All right, back to other matters. Evan Bayh's decision to leave the United States Senate, do you buy his view of the Senate, in other words, what he said the reason was, why he was leaving?
MARK SHIELDS: I have no reason not to buy his view, Jim. I admire anybody who runs for office. It's a very personal decision. And the decision not to run is equally personal.
I think, in Evan Bayh's case, I -- I don't think it's a question of bipartisanship, as much as it is there -- every year, "Fortune" magazine lists the 100 best places to work. The Container Store and Smucker's jams, and places like that are always listed.
Nobody is listing the United States Senate. I mean, it is not a positive work environment. And there is a lack of civility. There really is. And one of the great suggestions that was made, I think, by Norm Ornstein, the political scientist who has appeared on this show, was that the Congress be in, in three weeks in a row, Monday through Friday, first thing in the morning until late at night Friday, and that they are here, and then they take a week off.

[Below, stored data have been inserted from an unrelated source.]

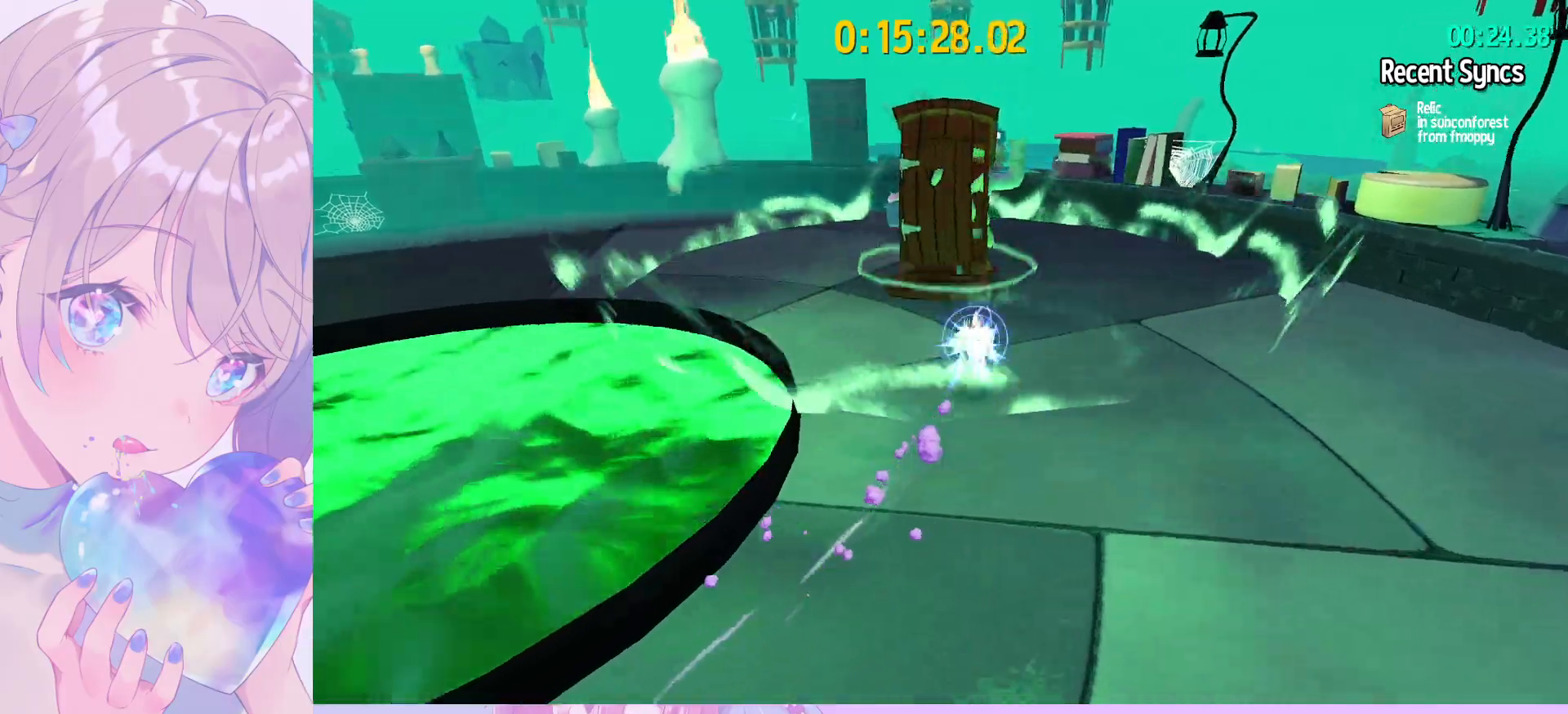
{"keys": ["d", "shift", "w"], "mouse": [], "mouse_move": "still", "events": [[17, "d", "down"], [67, "ctrl", "up"], [200, "shift", "down"]]}
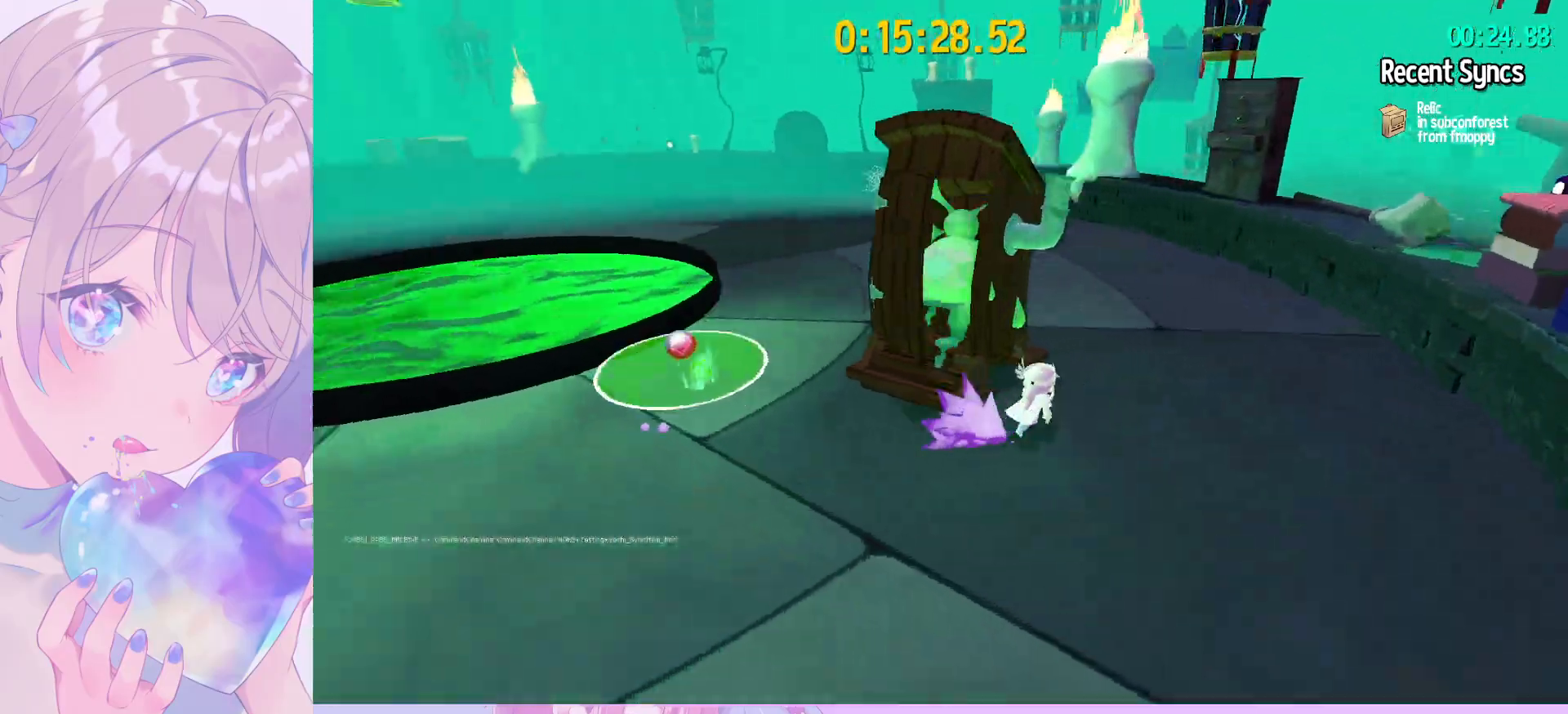
{"keys": ["s"], "mouse": [], "mouse_move": "still", "events": [[167, "w", "up"], [217, "s", "down"], [267, "shift", "up"], [317, "d", "up"]]}
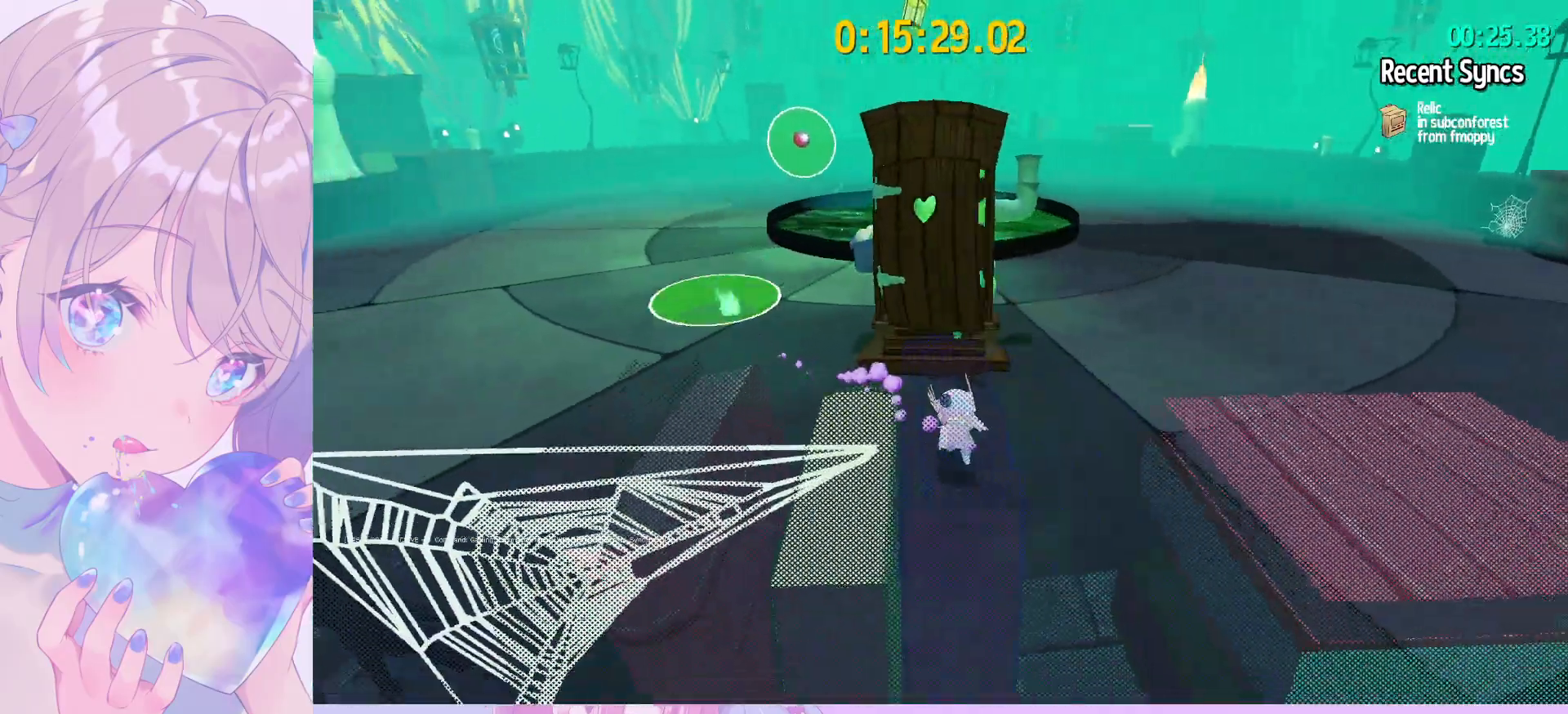
{"keys": ["d", "s"], "mouse": [], "mouse_move": "still", "events": [[83, "d", "down"]]}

And that would force them to bring their families here. If you are -- if I see you with your child at a soccer game, it is tougher for me to demonize you on Monday.
And I just think, somehow, there's got to -- before we ever get to, you know, collegiality again, there has got to be civility. And I think civility come with just getting to know each other.
via www.pbs.org
It's got a lot worse since Abbott became Opposition leader - allegations (all unsubstantiated) of bribery, corruption and manslaughter are thrown about with great abandon.